The 2021 Mini Countryman is available in four models, each with a different powertrain: the Cooper, the Cooper S, the John Cooper Works, and the Cooper SE plug-in hybrid, all of which used to serve as the Countryman trim levels. Each of those except the hybrid is then offered in three trims -- Classic, Signature, and Iconic. For simplicity, we have opted to display the estimated pricing for the base Classic trim on each engine model. Then we show the added cost and content of the Signature and Iconic trim levels in parentheses. The added amount is based on the price of the Classic trim. To put it mildly, Mini’s pricing, content, and options are a hot mess. We’ve attempted to clean it all up as much as possible. ALL4 (AWD) on the Cooper and Cooper S models adds $2,000 to the posted price. AWD is included in JCW and SE plug-in hybrid models. Prices don’t include the destination fee. The new
Mini Countryman Oxford Edition ($26,500) is the bargain of the bunch. It's equipped with all the standard equipment of the Classic Trim (see below), plus other welcome features like Union Jack taillights, an 8.8-in display, 18-inch alloy wheels, run-flat tires, a black headliner, and heated front seats. Mini says the Oxford Edition has a no-haggle bargain price made possible by not offering any incentives on the car. The
Cooper Classic ($29,100) comes with the 1.5-liter turbocharged engine, 17-in alloy wheels, panorama roof, LED headlights and fog lights, a leather-wrapped steering wheel, SensaTec faux leather seating, air conditioning, roof rails, rear parking sensors, a backup camera, heated outboard mirrors, push-button start, a tilt-and-telescoping steering wheel, cruise control, Active Driving Assistant, Bluetooth connectivity and a 6-speaker audio system with satellite radio capability and a USB port, and run-flat tires.
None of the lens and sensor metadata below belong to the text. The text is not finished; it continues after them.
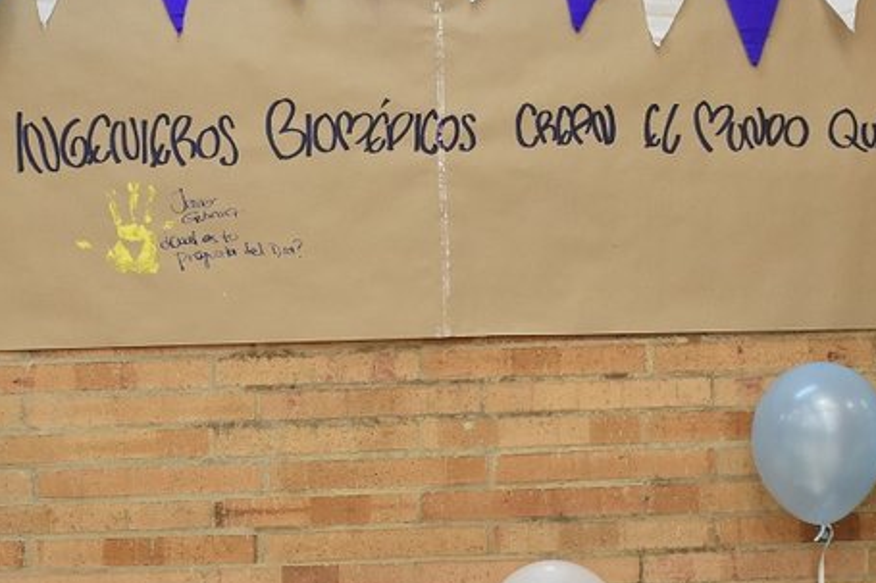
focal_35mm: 87
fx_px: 2116
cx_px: 408
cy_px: 412
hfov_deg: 23.4
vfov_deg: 15.6
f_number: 5
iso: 800
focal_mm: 22
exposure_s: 1/100
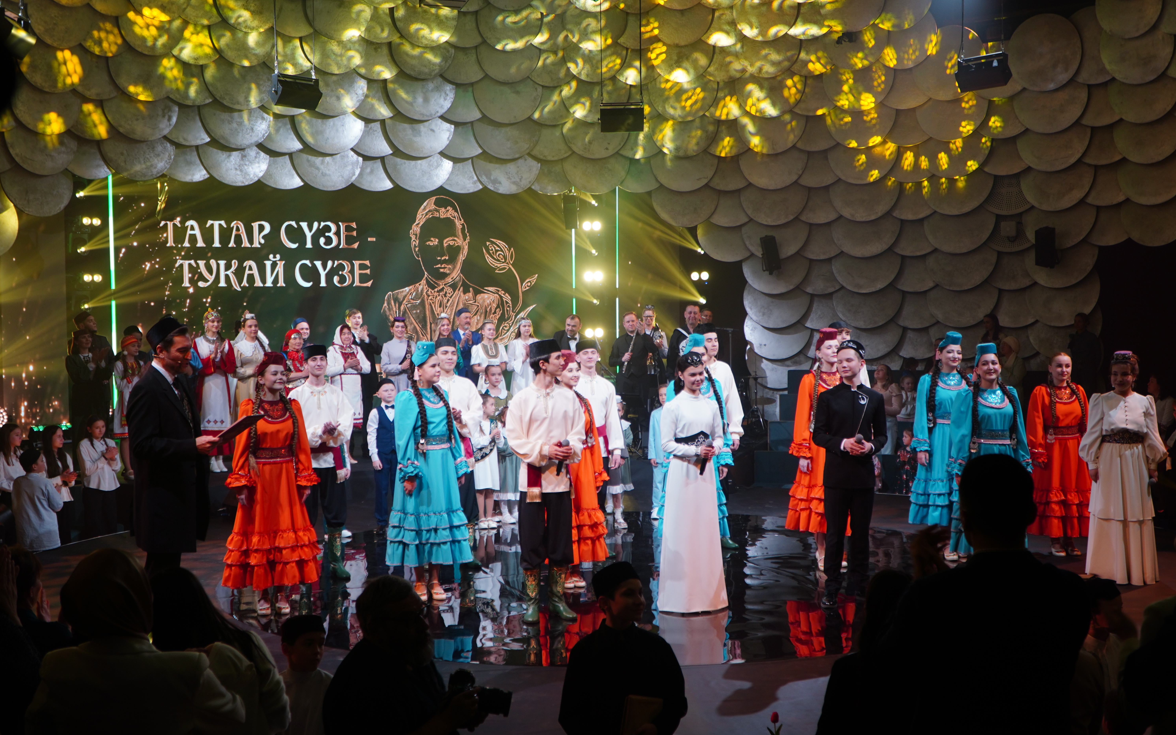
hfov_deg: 54.6
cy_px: 364
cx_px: 590
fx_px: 1138
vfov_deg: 35.8
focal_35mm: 36
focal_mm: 23
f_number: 4
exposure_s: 1/50
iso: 160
The Cooper
S Classic ($31,900) has the 2.0-liter turbocharged engine. The
John Cooper Works Classic ($41,500) comes with the high-output 2.0-liter turbocharged engine. The Cooper
SE Classic ($41,500) uses the hybrid powertrain and comes with AWD. To the Classic’s features, the
Signature (+$2,500) adds 18-in wheels, remote keyless entry, power liftgate, heated front seats, dual-zone automatic climate control and 6.5-in touchscreen. Building on the Signature features, the
Iconic (+$6,500 to $7,500 depending on model) includes 19-in alloy wheels, premium leather upholstery, 8.8-inch touchscreen display with navigation and Apple CarPlay and Harman Kardon audio. Like every Mini, the Countryman is highly customizable: You can order it however you’d like. It takes between one and two months to get one, but take our word for it — when you take a gander at the long, involved list of options and packages, you will probably agree that it makes sense to order exactly what you want. Here’s a small sampling of available packages (not all are available on every trim): The Touchscreen Navigation Package, real-time traffic info, Apple CarPlay, wireless charging and a navigation system. The Driver Assistance Package includes park distance control, adaptive cruise control, a parking assistant, and a head-up display. And the list of factory packages and stand-alone options goes on and on. Note that Android Auto integration isn’t available, but for 2021 Amazon Alexa is. The dealer also has a parts department bristling with customizing elements to further tailor your Countryman.